The results of this study provide critical information on the spatial distribution of craving “hot spot” in substance abusers. Moving forward it will be important to determine whether one should choose to stimulate the primary site of craving directly or to apply rTMS to neighboring regions. More explicitly, should we (1) stimulate at the site of the ‘hot spot’ to push the signal down in that area or should we (2) stimulate in a neighboring neural circuit to pull the activity away from the ‘hot spot’? From one perspective, we might expect to get maximal, sustained attenuation of cue-induced craving with an extended course of repetitive TMS directly over the hot spot. Due to the high spatial variability in the locus of peak cue-reactivity, the effectiveness of a stimulation therapy may be maximized by using functional imaging to tailor the TMS focus for each individual. Alternatively, one might choose a scalp location that will work to stimulate craving networks in 68% of individuals, and then use image guidance in non-responders.

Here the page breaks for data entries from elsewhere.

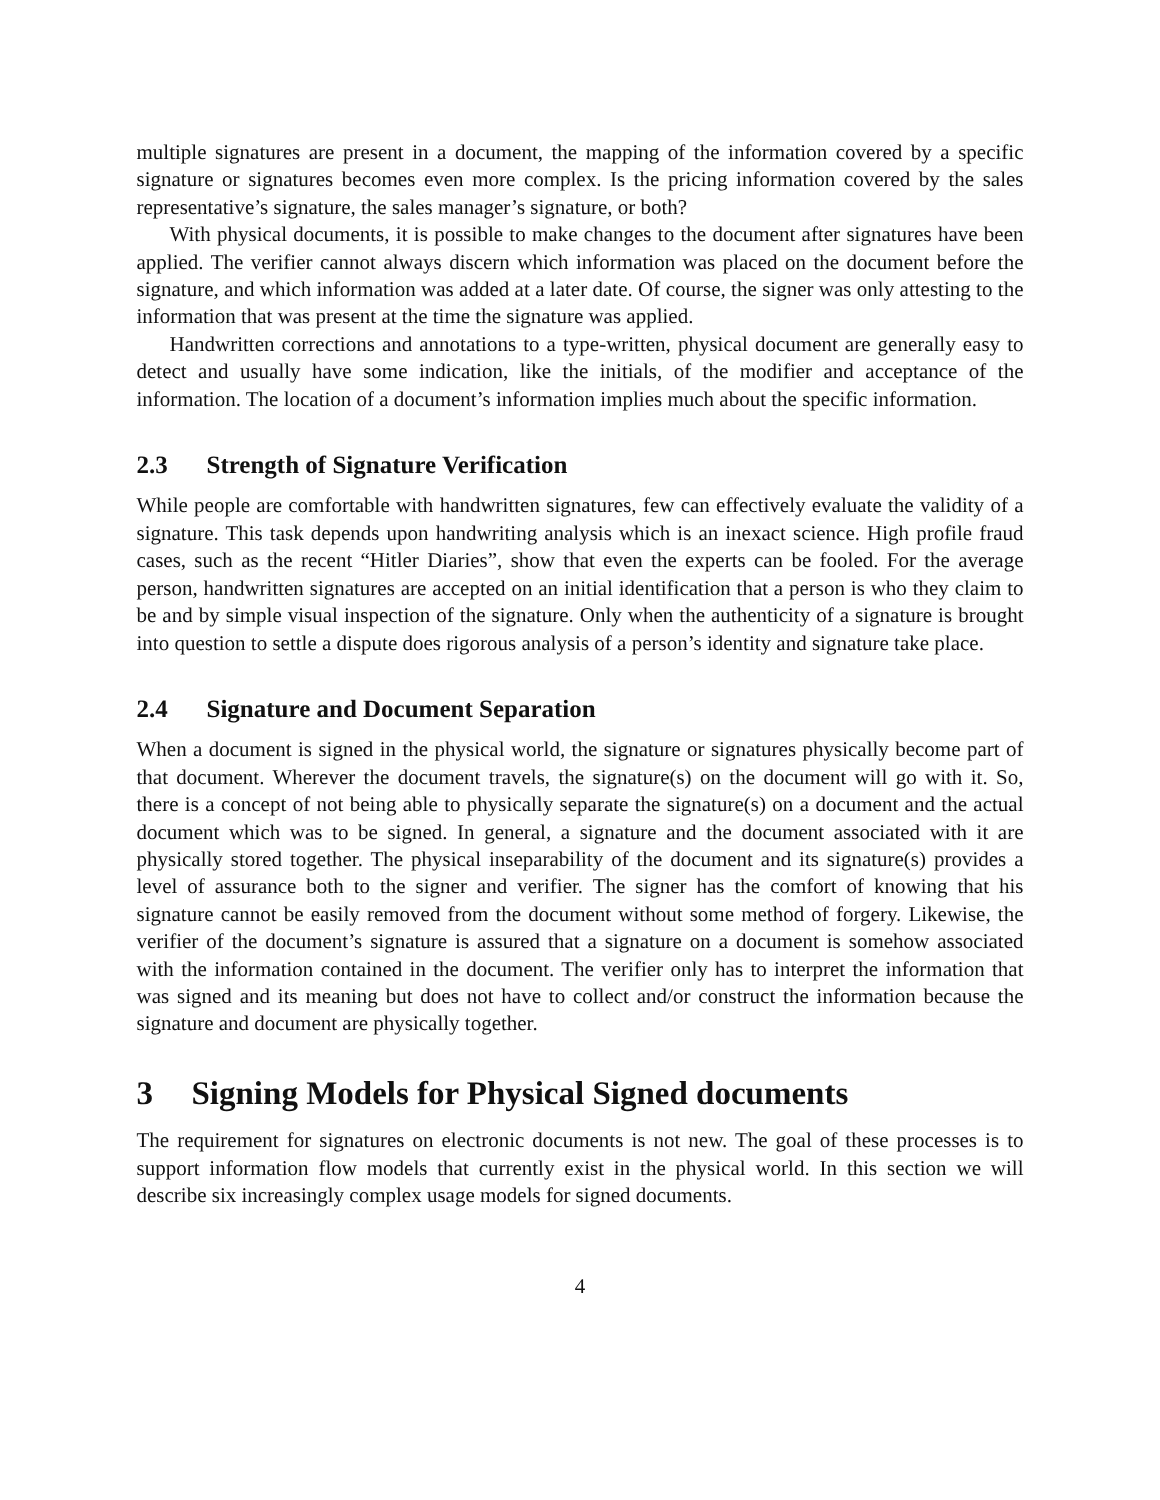multiple signatures are present in a document, the mapping of the information covered by a specific signature or signatures becomes even more complex. Is the pricing information covered by the sales representative’s signature, the sales manager’s signature, or both?
With physical documents, it is possible to make changes to the document after signatures have been applied. The verifier cannot always discern which information was placed on the document before the signature, and which information was added at a later date. Of course, the signer was only attesting to the information that was present at the time the signature was applied.
Handwritten corrections and annotations to a type-written, physical document are generally easy to detect and usually have some indication, like the initials, of the modifier and acceptance of the information. The location of a document’s information implies much about the specific information.
2.3 Strength of Signature Verification
While people are comfortable with handwritten signatures, few can effectively evaluate the validity of a signature. This task depends upon handwriting analysis which is an inexact science. High profile fraud cases, such as the recent “Hitler Diaries”, show that even the experts can be fooled. For the average person, handwritten signatures are accepted on an initial identification that a person is who they claim to be and by simple visual inspection of the signature. Only when the authenticity of a signature is brought into question to settle a dispute does rigorous analysis of a person’s identity and signature take place.
2.4 Signature and Document Separation
When a document is signed in the physical world, the signature or signatures physically become part of that document. Wherever the document travels, the signature(s) on the document will go with it. So, there is a concept of not being able to physically separate the signature(s) on a document and the actual document which was to be signed. In general, a signature and the document associated with it are physically stored together. The physical inseparability of the document and its signature(s) provides a level of assurance both to the signer and verifier. The signer has the comfort of knowing that his signature cannot be easily removed from the document without some method of forgery. Likewise, the verifier of the document’s signature is assured that a signature on a document is somehow associated with the information contained in the document. The verifier only has to interpret the information that was signed and its meaning but does not have to collect and/or construct the information because the signature and document are physically together.
3 Signing Models for Physical Signed documents
The requirement for signatures on electronic documents is not new. The goal of these processes is to support information flow models that currently exist in the physical world. In this section we will describe six increasingly complex usage models for signed documents.
4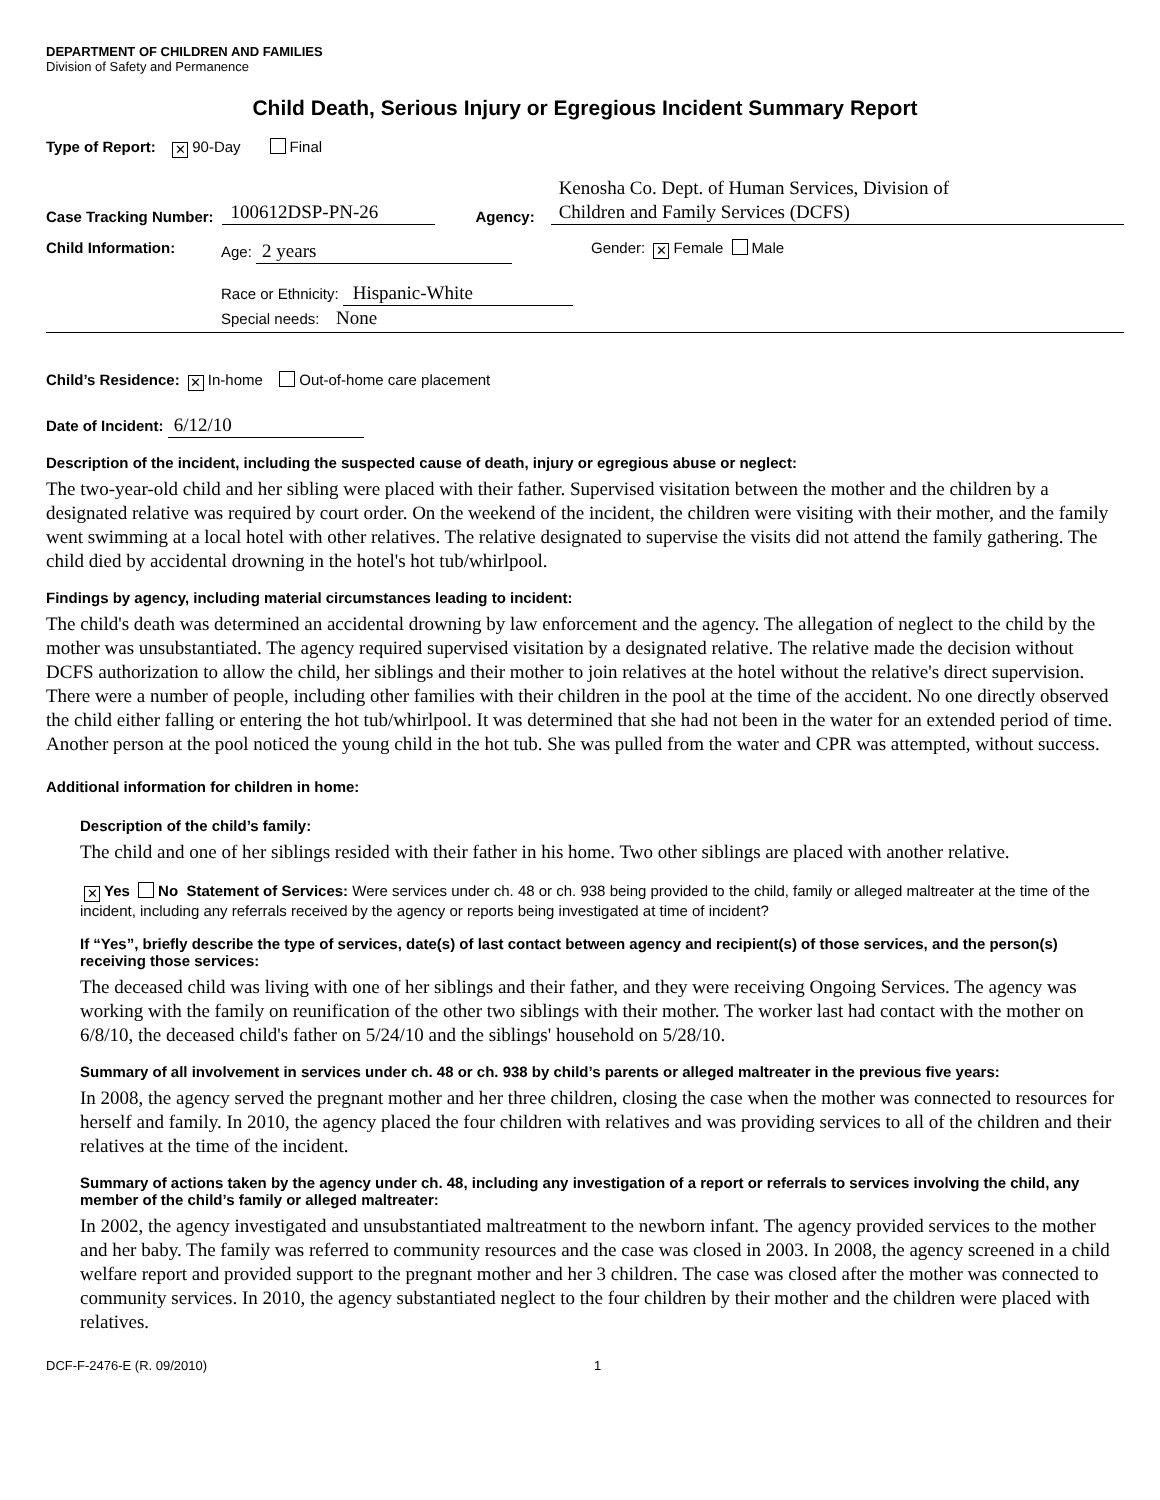DEPARTMENT OF CHILDREN AND FAMILIES
Division of Safety and Permanence
Child Death, Serious Injury or Egregious Incident Summary Report
Type of Report: ✕ 90-Day Final
Case Tracking Number: 100612DSP-PN-26 Agency: Kenosha Co. Dept. of Human Services, Division of
Children and Family Services (DCFS)
Child Information: Age: 2 years
Race or Ethnicity: Hispanic-White
Special needs: None
Gender: ✕ Female Male
Child’s Residence: ✕ In-home Out-of-home care placement
Date of Incident: 6/12/10
Description of the incident, including the suspected cause of death, injury or egregious abuse or neglect:
The two-year-old child and her sibling were placed with their father. Supervised visitation between the mother and the children by a designated relative was required by court order. On the weekend of the incident, the children were visiting with their mother, and the family went swimming at a local hotel with other relatives. The relative designated to supervise the visits did not attend the family gathering. The child died by accidental drowning in the hotel's hot tub/whirlpool.
Findings by agency, including material circumstances leading to incident:
The child's death was determined an accidental drowning by law enforcement and the agency. The allegation of neglect to the child by the mother was unsubstantiated. The agency required supervised visitation by a designated relative. The relative made the decision without DCFS authorization to allow the child, her siblings and their mother to join relatives at the hotel without the relative's direct supervision. There were a number of people, including other families with their children in the pool at the time of the accident. No one directly observed the child either falling or entering the hot tub/whirlpool. It was determined that she had not been in the water for an extended period of time. Another person at the pool noticed the young child in the hot tub. She was pulled from the water and CPR was attempted, without success.
Additional information for children in home:
Description of the child’s family:
The child and one of her siblings resided with their father in his home. Two other siblings are placed with another relative.
✕ Yes No Statement of Services: Were services under ch. 48 or ch. 938 being provided to the child, family or alleged maltreater at the time of the incident, including any referrals received by the agency or reports being investigated at time of incident?
If “Yes”, briefly describe the type of services, date(s) of last contact between agency and recipient(s) of those services, and the person(s) receiving those services:
The deceased child was living with one of her siblings and their father, and they were receiving Ongoing Services. The agency was working with the family on reunification of the other two siblings with their mother. The worker last had contact with the mother on 6/8/10, the deceased child's father on 5/24/10 and the siblings' household on 5/28/10.
Summary of all involvement in services under ch. 48 or ch. 938 by child’s parents or alleged maltreater in the previous five years:
In 2008, the agency served the pregnant mother and her three children, closing the case when the mother was connected to resources for herself and family. In 2010, the agency placed the four children with relatives and was providing services to all of the children and their relatives at the time of the incident.
Summary of actions taken by the agency under ch. 48, including any investigation of a report or referrals to services involving the child, any member of the child’s family or alleged maltreater:
In 2002, the agency investigated and unsubstantiated maltreatment to the newborn infant. The agency provided services to the mother and her baby. The family was referred to community resources and the case was closed in 2003. In 2008, the agency screened in a child welfare report and provided support to the pregnant mother and her 3 children. The case was closed after the mother was connected to community services. In 2010, the agency substantiated neglect to the four children by their mother and the children were placed with relatives.
DCF-F-2476-E (R. 09/2010) 1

Cue associated craving is one of the most well established, transdiagnostic markers of addiction. Many studies have assessed the spatial topography of cue-associated neural activity in specific drug classes independently. This is the first study to assess the spatial distribution of drug cue-evoked brain activity in multiple substance dependent groups who performed a standardized drug-cue reactivity paradigm at the same research center using cues tailored to their drug of choice. Considered together these data suggest that there are at least three “hot spots” consistently observed in cocaine, alcohol, and nicotine using individuals. These data may be used to inform target selection for brain stimulation treatment development which seeks to attenuate engagement of these circuits during drug cue exposure.